[Input material Boundary: Start]
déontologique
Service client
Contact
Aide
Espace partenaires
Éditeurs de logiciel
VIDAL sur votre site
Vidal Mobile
[Input material Boundary: End]
[Input material Boundary: Start]
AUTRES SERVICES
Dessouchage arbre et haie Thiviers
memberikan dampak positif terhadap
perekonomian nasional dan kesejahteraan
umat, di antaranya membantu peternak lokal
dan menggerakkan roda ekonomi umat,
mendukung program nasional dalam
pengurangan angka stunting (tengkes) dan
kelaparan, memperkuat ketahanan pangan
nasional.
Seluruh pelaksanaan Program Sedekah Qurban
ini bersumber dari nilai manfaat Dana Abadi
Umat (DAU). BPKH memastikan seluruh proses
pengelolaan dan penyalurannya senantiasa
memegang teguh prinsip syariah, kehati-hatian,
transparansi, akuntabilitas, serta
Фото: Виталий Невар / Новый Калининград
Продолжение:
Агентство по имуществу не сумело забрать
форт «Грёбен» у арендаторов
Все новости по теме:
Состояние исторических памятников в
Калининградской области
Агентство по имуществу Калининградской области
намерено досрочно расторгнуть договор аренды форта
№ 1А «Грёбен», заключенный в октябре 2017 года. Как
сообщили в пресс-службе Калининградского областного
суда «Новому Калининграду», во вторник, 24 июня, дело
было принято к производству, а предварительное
[Input material Boundary: End]
[Input material Boundary: Start]
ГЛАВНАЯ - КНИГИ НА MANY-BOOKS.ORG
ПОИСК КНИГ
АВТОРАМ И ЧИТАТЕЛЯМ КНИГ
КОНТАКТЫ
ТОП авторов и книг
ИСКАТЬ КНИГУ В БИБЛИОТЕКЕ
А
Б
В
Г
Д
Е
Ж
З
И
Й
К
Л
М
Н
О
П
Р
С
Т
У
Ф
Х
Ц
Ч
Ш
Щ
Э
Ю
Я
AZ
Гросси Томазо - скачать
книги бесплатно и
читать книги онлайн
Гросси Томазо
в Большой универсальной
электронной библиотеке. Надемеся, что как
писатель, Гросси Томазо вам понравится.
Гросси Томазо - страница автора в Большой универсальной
[Input material Boundary: End]
Problem statement :: Reproduce the lines of the records from the line with "déontologique" to the line with "Vidal Mobile", including both, without changing a character.

Exercise output ::
déontologique
Service client
Contact
Aide
Espace partenaires
Éditeurs de logiciel
VIDAL sur votre site
Vidal Mobile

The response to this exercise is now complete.